Urutan Raja (1670-1869) & Sultan (1869-sekarang)
Dan peristiwa penting bagi Kesultanan Langkat
Sultan ke Tahun Nama
1 Ca 1670 – 1670 Panglima Deva Shahdan, Datuk Langkat jajahan Deli.Memisahkan diri dari Deli Tua; mendirikan Langkat tetapi kemudian dikuasai Aceh dan menjadi taklukan Aceh hingga 1818 (saat Siak menyerang)
2 1670 – 17xx Bertahta Raja Kahar ibni al-Marhum Panglima Deva Shahdan, Raja Langkat
3 17xx – 17xx Bertahta Sutan Bendahara Raja Badi uz-Zaman ibni al-Marhum Raja Kahar, Raja Langkat
4 17xx – 1818 Bertahta Raja Hitam ibni al-Marhum Sutan Bendahara Raja Badi uz-Zaman [Kejeruan Tua], Raja Langkat
1818 Langkat diserang Siak, Raja Hitam lari ke Deli dan terbunuh. Siak menjadikan Langkat sebagai taklukan dan mengangkat Raja baru yaitu anak dari Raja Indra Bongsu (adik Raja Hitam) bernama Raja Ahmad
5 1818 – 1840 Bertahta Raja Ahmad ibni al-Marhum Raja Indra Bongsu, Raja Langkat
6 1840 – 1893 Bertahta Raja Musa ibni al-Marhum Raja Ahmad, Raja Langkat
1854, Aceh kembali menyerang Langkat dan menjadikan Langkat taklukannya (lepas dari Siak) dan tetap menganggap Raja Musa sebagai Raja Langkat dengan gelar: Pangeran Indra di-Raja Amir, Pahlawan Sultan Aceh
1869 Aceh melemah, Hindia Belanda masuk dan memerdekakan Langkat dari Aceh maupun Siak.
Gelaran RAJA diganti SULTAN. Raja Musa secara resmi mengganti nama menjadi : Y.M. Sri Paduka Tuanku Sultan Haji Musa al-Khalid al-Mahadiah Mu’azzam Shah ibni al-Marhum Sultan Ahmad, Sultan Langkat
7 1893 – 1927 Bertahta H.H. Sri Paduka Tuanku Sultan ‘Abdu’l ‘Aziz ‘Abdu’l Jalil Rahmad Shah ibni al-Marhum Sultan Haji Musa al-Khalid al-Mu’azzam Shah, Sultan Langkat
Zaman keemasan Langkat dengan kontrak minyak dan perkebunan tembakau dgn Hindia Belanda. Sultan ini yang membangun Istana Darul Aman, Masjid Azizi dan menjalin pernikahan dengan anak Sultan Kedah dan Selangor.

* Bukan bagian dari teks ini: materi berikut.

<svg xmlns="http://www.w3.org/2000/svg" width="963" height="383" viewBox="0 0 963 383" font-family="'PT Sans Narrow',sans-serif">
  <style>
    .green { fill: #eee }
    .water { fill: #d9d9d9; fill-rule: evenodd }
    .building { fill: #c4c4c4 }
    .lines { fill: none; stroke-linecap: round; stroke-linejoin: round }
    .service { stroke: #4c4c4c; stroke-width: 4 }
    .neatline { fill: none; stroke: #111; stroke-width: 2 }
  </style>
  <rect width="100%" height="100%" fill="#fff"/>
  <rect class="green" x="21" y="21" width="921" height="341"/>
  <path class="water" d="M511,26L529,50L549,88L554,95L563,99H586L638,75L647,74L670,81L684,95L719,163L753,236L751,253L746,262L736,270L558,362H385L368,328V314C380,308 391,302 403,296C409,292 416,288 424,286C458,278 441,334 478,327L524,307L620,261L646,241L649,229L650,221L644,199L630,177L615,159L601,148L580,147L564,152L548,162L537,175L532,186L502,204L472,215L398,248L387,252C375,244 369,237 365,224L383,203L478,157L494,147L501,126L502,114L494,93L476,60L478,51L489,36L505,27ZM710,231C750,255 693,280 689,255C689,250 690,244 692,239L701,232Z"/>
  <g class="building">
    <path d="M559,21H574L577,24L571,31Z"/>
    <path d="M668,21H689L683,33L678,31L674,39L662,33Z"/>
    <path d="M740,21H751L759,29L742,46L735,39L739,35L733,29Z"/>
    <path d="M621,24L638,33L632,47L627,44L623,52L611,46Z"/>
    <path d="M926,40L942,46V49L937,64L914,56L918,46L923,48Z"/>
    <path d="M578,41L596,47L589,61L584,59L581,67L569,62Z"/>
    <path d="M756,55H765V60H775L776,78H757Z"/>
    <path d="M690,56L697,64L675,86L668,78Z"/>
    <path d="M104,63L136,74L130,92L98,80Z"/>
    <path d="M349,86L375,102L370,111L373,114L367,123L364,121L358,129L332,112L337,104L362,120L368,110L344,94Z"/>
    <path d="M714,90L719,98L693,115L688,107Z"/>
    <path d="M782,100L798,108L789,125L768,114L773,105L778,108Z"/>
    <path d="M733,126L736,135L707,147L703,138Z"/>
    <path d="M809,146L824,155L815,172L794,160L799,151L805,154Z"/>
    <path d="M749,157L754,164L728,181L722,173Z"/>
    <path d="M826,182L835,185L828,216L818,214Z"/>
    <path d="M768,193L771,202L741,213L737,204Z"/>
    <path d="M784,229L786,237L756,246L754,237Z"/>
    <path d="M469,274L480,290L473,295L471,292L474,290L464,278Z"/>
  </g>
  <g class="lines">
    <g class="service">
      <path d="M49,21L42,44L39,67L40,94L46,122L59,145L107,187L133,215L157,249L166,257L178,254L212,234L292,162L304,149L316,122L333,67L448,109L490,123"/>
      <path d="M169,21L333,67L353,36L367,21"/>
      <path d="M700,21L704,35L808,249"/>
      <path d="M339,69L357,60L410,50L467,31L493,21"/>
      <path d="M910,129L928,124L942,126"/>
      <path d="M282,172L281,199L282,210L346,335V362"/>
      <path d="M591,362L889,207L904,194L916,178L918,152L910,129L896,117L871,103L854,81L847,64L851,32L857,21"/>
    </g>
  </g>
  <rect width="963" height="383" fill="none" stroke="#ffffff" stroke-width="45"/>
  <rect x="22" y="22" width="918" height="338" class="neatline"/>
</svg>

8 1927 – 1948 Bertahta H.H. Sri Paduka Tuanku Sultan Mahmud ‘Abdu’l Jalil Rahmad Shah ibni al-Marhum Sultan ‘Abdu’l ‘Aziz, Sultan Langkat
1946 Revolusi Sosialoleh PKI, Istana Darul Aman dibakar dan banyak bangsawan Melayu Sumatra Timur (Langkat,Deli,Serdang,Asahan & Labuhan Batu ) yang dibunuh; termasuk Pahlawan Nasional Tengku Amir Hamzah dan Raja Muda Langkat (putra sulung Sultan)Tengku Musa bin Sultan Mahmud
Sultan tetap diangkat sebagai Kepala Kerabat Istana Langkat (Head of Langkat Royal House) dan berfungsi sebagai pengayom budaya saja
9 1948 – 1990 Diangkat Tengku Atha’ar ibni al-Marhum Sultan Mahmud ‘Abdu’l Jalil Rahmad Shah, Head of the Royal House of Langkat (putra kedua Sultan ke 8)

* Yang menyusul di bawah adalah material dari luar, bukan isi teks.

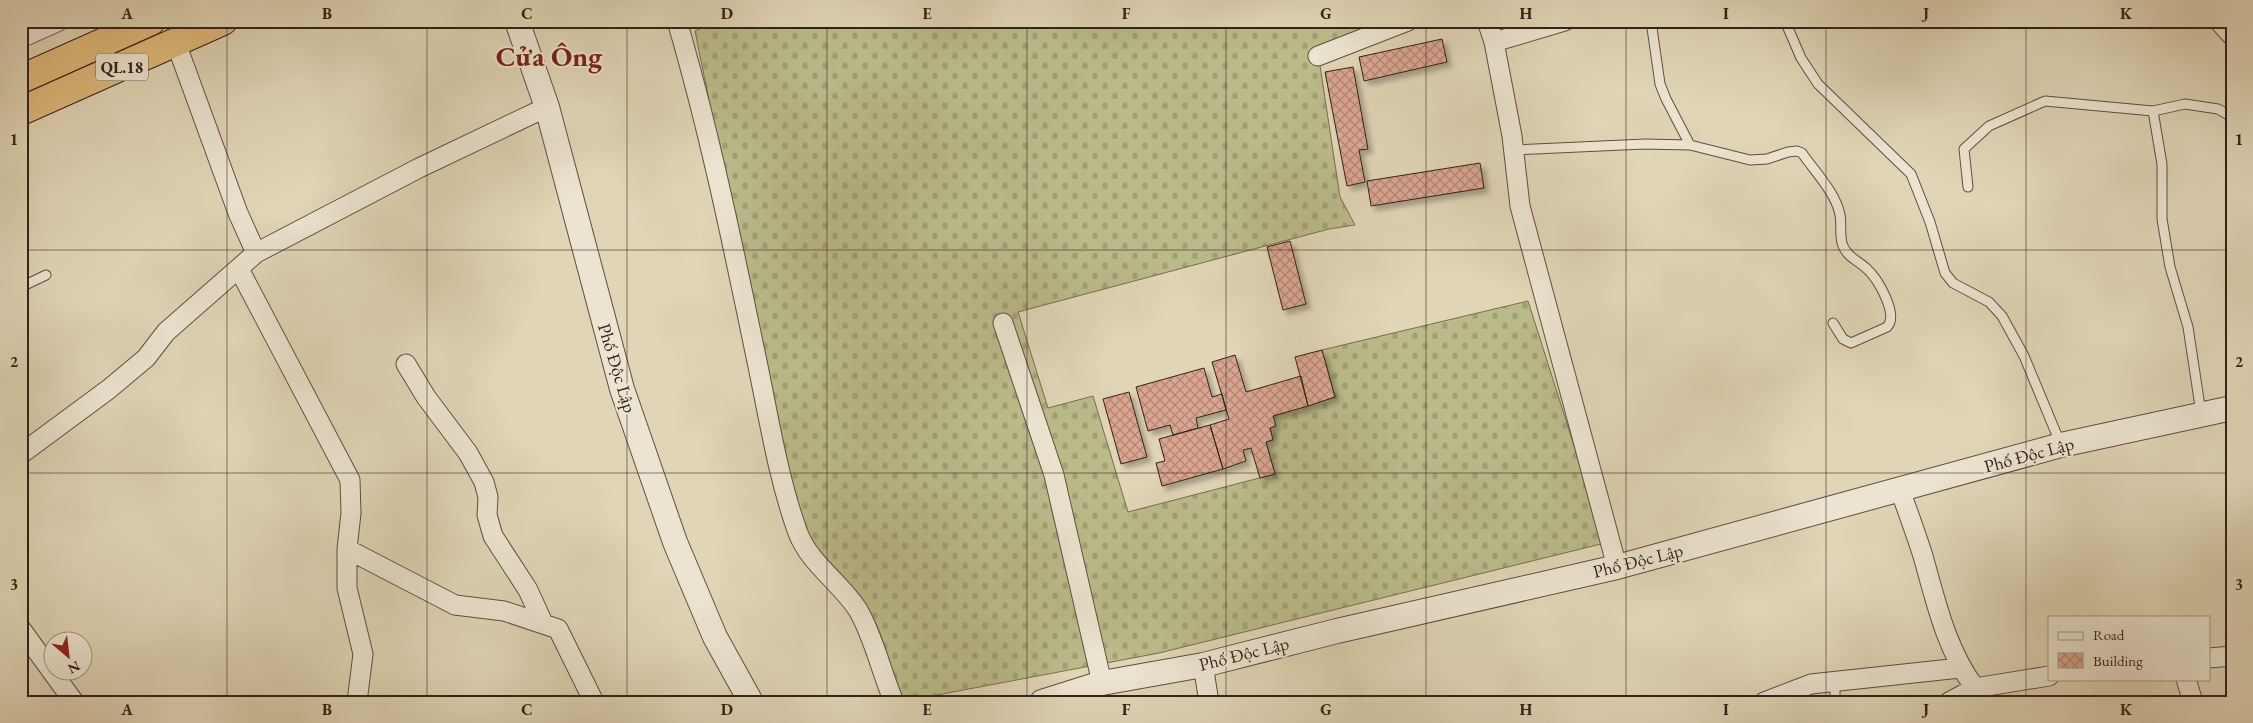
<svg xmlns="http://www.w3.org/2000/svg" width="2253" height="723" viewBox="0 0 2253 723" font-family="'EB Garamond',serif">
	<style>
		.cemetery { fill: url(#cemetery-stones); stroke: #766e51 }
		.building { fill: url(#building-cross-hatch); stroke: #332119; filter: url(#shadow) }
		.lines { fill: none; stroke-linecap: round; stroke-linejoin: round }
		.service-casing { stroke: #5e4e40; stroke-width: 11 }
		.minor-casing { stroke: #5e4e40; stroke-width: 21 }
		.tertiary-casing { stroke: #5e4e40; stroke-width: 26 }
		.trunk-casing { stroke: #332119; stroke-width: 30 }
		.service { stroke: #ebe4d0; stroke-width: 9 }
		.minor { stroke: #ebe4d0; stroke-width: 19 }
		.tertiary { stroke: #ebe4d0; stroke-width: 24 }
		.trunk { stroke: #e0ba7b; stroke-width: 28 }
		.grid { fill: none; stroke: #332119; stroke-width: 1; stroke-opacity: 0.55 }
		.labels { text-anchor: middle; stroke-width: 4; stroke-linejoin: round; paint-order: stroke }
		.shield { fill: #ebe4d0; stroke: #6a5c50; stroke-width: 1 }
		.shield-label { font-size: 16px; font-weight: bold; fill: #332119 }
		.street-label { font-size: 18px; fill: #332119; stroke: #ebe4d0 }
		.town-label { font-size: 28px; font-weight: bold; fill: #7a1f14; stroke: #ebe4d0 }
		.neatline { fill: none; stroke: #332119; stroke-width: 2 }
		.grid-label { font-size: 16px; text-anchor: middle; font-weight: bold; fill: #332119 }
	</style>
	<defs>
		<pattern id="cemetery-stones" width="16" height="16" patternUnits="userSpaceOnUse" patternTransform="scale(1.25)"><rect width="16" height="16" fill="#babb89"/><path d="M2 7V4a2 2 0 0 1 4 0v3zM10 15v-3a2 2 0 0 1 4 0v3z" fill="#a0a076"/></pattern>
		<pattern id="building-cross-hatch" width="8" height="8" patternUnits="userSpaceOnUse" patternTransform="scale(1.25)"><rect width="8" height="8" fill="#dba590"/><path d="M0 0l8 8M0 8l8-8" fill="none" stroke="#b28675"/></pattern>
		<filter id="shadow"><feDropShadow dx="4.5" dy="4.5" stdDeviation="2.5" flood-color="#0004"/></filter>
	</defs>
	<rect width="100%" height="100%" fill="#e0d5b6"/>
	<filter id="stains"><feTurbulence type="fractalNoise" baseFrequency=".004" numOctaves="4"/><feColorMatrix values="0 0 0 0 .2 0 0 0 0 .09 0 0 0 0 .02 0 0 0 .5 -.17"/></filter>
	<radialGradient id="worn" r=".72"><stop offset=".6" stop-color="#630" stop-opacity="0"/><stop offset="1" stop-color="#630" stop-opacity=".3"/></radialGradient>
	<path class="cemetery" d="M718,21H1358L1362,36L1319,59L1340,197L1355,225L1329,229L1018,312L1048,408L1093,396L1128,512L1275,474L1266,442L1273,440L1270,428L1273,416L1335,397L1322,350L1528,301L1605,543L1159,653L900,702L811,544L795,502L762,362L695,31Z"/>
	<path class="building" d="M1442,39L1447,62L1364,81L1359,57Z
		M1353,67L1368,149L1359,150L1365,182L1347,186L1325,72Z
		M1480,163L1484,188L1371,206L1367,181Z
		M1290,241L1306,304L1283,310L1267,247Z
		M1322,350L1335,397L1308,406L1295,357Z
		M1235,355L1246,392L1301,376L1308,406L1273,416L1276,426L1270,428L1273,440L1266,442L1275,474L1260,478L1251,448L1243,450L1246,461L1223,469L1210,425L1229,419L1212,362Z
		M1204,368L1212,397L1222,394L1226,410L1196,418L1198,428L1173,435L1170,425L1148,431L1136,387Z
		M1129,392L1147,457L1121,464L1103,399Z
		M1210,425L1223,469L1162,486L1156,463L1165,461L1159,439Z"/>
	<g class="lines">
		<g class="service-casing">
			<path id="service" d="M1651,21L1660,84L1666,99L1690,145
				M1785,21L1801,58L1818,84L1911,174L1930,222L1945,273L1953,283L1989,302L2002,316L2024,356L2061,445
				M2212,21L2232,43
				M2153,111L2162,164V219L2170,267L2188,327L2201,413
				M1514,150L1645,144L1690,145L1750,160L1767,159L1788,152L1797,151L1802,153C1815,172 1836,193 1840,215C1842,225 1839,237 1843,246C1848,258 1859,261 1867,269C1878,279 1899,315 1887,327L1851,343L1843,339L1833,323
				M1968,187L1964,149L1989,126L2045,101L2153,111L2185,104L2218,109L2232,117
				M21,287L46,275
				M1835,702V680"/>
		</g>
		<g class="minor-casing">
			<path id="minor" d="M677,21C709,130 732,241 755,352C768,412 777,475 798,533C810,564 841,583 858,610C873,635 882,674 894,702
				M1487,21L1494,42L1512,136L1520,206L1617,567
				M21,38L59,21
				M1494,42L1565,21
				M176,43L238,213L256,253
				M1318,56L1408,21
				M239,269L350,480L351,513L347,549L455,605L504,611L558,629L594,702
				M1003,323L1054,475L1102,683
				M406,364L426,397L468,453L484,482L488,497L487,515L493,536L528,590L543,623
				M21,454L109,389L146,358L166,332L256,253L419,168L547,107
				M1900,490C1908,512 1916,534 1923,556C1936,602 1946,649 1975,688L1949,702
				M347,549V588L363,654L357,702
				M21,629L74,702
				M2209,658L2232,656
				M1203,665L1209,702
				M2186,679L2193,702
				M1975,688L2049,676
				M1764,702L1811,684L1960,668"/>
		</g>
		<g class="tertiary-casing">
			<path id="tertiary" d="M517,21L547,107L622,389L675,542L715,637L751,702
				M1042,702L1102,683L1203,665L1337,631L1617,567L2061,445L2232,408"/>
		</g>
		<g class="trunk-casing">
			<path id="trunk" d="M21,79L151,21
				M21,111L223,21"/>
		</g>
		<use href="#service" class="service"/>
		<use href="#minor" class="minor"/>
		<use href="#tertiary" class="tertiary"/>
		<use href="#trunk" class="trunk"/>
	</g>
	<path class="grid" d="M227,21V702M427,21V702M627,21V702M827,21V702M1027,21V702M1226,21V702M1426,21V702M1626,21V702M1826,21V702M2026,21V702M21,250H2232M21,473H2232"/>
	<g class="labels">
		<rect class="shield" x="96" y="53.5" width="52" height="27" rx="4"/>
		<g class="shield-label">
			<text x="122" y="73">QL.18</text>
		</g>
		<g class="street-label">
			<text transform="translate(617 368) rotate(73)" y="6">Phố Độc Lập</text>
			<text transform="translate(2029 455) rotate(-15)" y="6">Phố Độc Lập</text>
			<text transform="translate(1638 561) rotate(-14)" y="6">Phố Độc Lập</text>
			<text transform="translate(1244 654) rotate(-14)" y="6">Phố Độc Lập</text>
		</g>
		<g class="town-label">
			<text x="549" y="66">Cửa Ông</text>
		</g>
	</g>
	<rect width="2253" height="723" fill="none" stroke="#e0d5b6" stroke-width="55"/>
	<rect x="2048" y="616" width="162" height="65" fill="#ebe4d0" stroke="#a19687"/>
	<rect x="2058" y="632" width="25" height="8" fill="#ebe4d0" stroke="#a19687"/>
	<text x="2093" y="640" font-size="15" fill="#332119">Road</text>
	<rect x="2058" y="653" width="25" height="15" fill="url(#building-cross-hatch)" stroke="#a19687"/>
	<text x="2093" y="666" font-size="15" fill="#332119">Building</text>
	<g transform="translate(68 656) rotate(152)"><circle r="24" fill="#ebe4d0" stroke="#a19687"/>
	<path d="M0-4L9 19L0 12L-9 19Z" fill="#8f2418"/>
	<text y="-8" font-size="14" font-weight="bold" text-anchor="middle" fill="#332119">N</text>
	</g>
	<rect x="28" y="28" width="2198" height="668" class="neatline"/>
	<g class="grid-label">
		<text x="127" y="19">A</text>
		<text x="327" y="19">B</text>
		<text x="527" y="19">C</text>
		<text x="727" y="19">D</text>
		<text x="927" y="19">E</text>
		<text x="1126" y="19">F</text>
		<text x="1326" y="19">G</text>
		<text x="1526" y="19">H</text>
		<text x="1726" y="19">I</text>
		<text x="1926" y="19">J</text>
		<text x="2126" y="19">K</text>
		<text x="14" y="145">1</text>
		<text x="2239" y="145">1</text>
		<text x="14" y="367">2</text>
		<text x="2239" y="367">2</text>
		<text x="14" y="590">3</text>
		<text x="2239" y="590">3</text>
		<text x="127" y="715">A</text>
		<text x="327" y="715">B</text>
		<text x="527" y="715">C</text>
		<text x="727" y="715">D</text>
		<text x="927" y="715">E</text>
		<text x="1126" y="715">F</text>
		<text x="1326" y="715">G</text>
		<text x="1526" y="715">H</text>
		<text x="1726" y="715">I</text>
		<text x="1926" y="715">J</text>
		<text x="2126" y="715">K</text>
	</g>
	<rect width="100%" height="100%" filter="url(#stains)"/>
	<rect width="100%" height="100%" fill="url(#worn)"/>
</svg>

10 1990 – 1999 Diangkat Tengku Mustafa Kamal Pasha ibni al-Marhum Sultan Mahmud ‘Abdu’l Jalil Rahmad Shah, Head of the Royal House of Langkat (putra keempat Sultan ke 8)
Sultan dinobatkan tetapi bukan dari anak Sultan 10 tetapi justru kembali ke galur cucu dari Sultan ke 7; Dari permaisuri ke 3: Tengku Fatimah Sham binti Tengku Puteh (kerabat Kesultanan Serdang)
11 1999 – 2001 Diangkat Tengku Dr Herman Shah bin Tengku Kamil, Head of the Royal House of Langkat (cucu Sultan 7; anak dari putra ke2 Sultan)
2001 Gelar utuh kembali dipakai
12 2001 – 2003 Dinobatkan Y.M. Sri Paduka Tuanku Sultan Iskandar Hilali ‘Abdu’l Jalil Rahmad Shah al-Haj ibnu al-Marhum Tengku Murad Aziz, Sultan Langkat (cucu Sultan 7; anak dari putra ke7 Sultan)
13 2003 Dinobatkan Y.M. Sri Paduka Tuanku Sultan Azwar ‘Abdu’l Jalil Rahmad Shah al-Haj ibni al-Marhum Tengku Maimun, Sultan Langkat (cucu Sultan 7; anak dari putra ke10 Sultan)
Istana Darul Aman telah hancur dalam Revolusi Sosial tahun 1946, tetapi Masjid Di Raja (Masjid Azizi) dan Pekuburan Diraja masih terawat dengan baik di Tanjung Pura.
Dan untuk kepentingan pelestarian Budaya Melayu Resam Langkat maka tetap diangkat Sultan Langkat, dimana yang sekarang adalah sultan ke 13.
Sedangkan Majlis Budaya Melayu Sumatra Timur yang mengurusi dokumentasi budaya Melayu seluruh pantai timur dipusatkan di Stabat (dimana sebuah Rumah Panggung Melayu diwujudkan sebagai tempat pameran dan aktivitas budaya lainnya).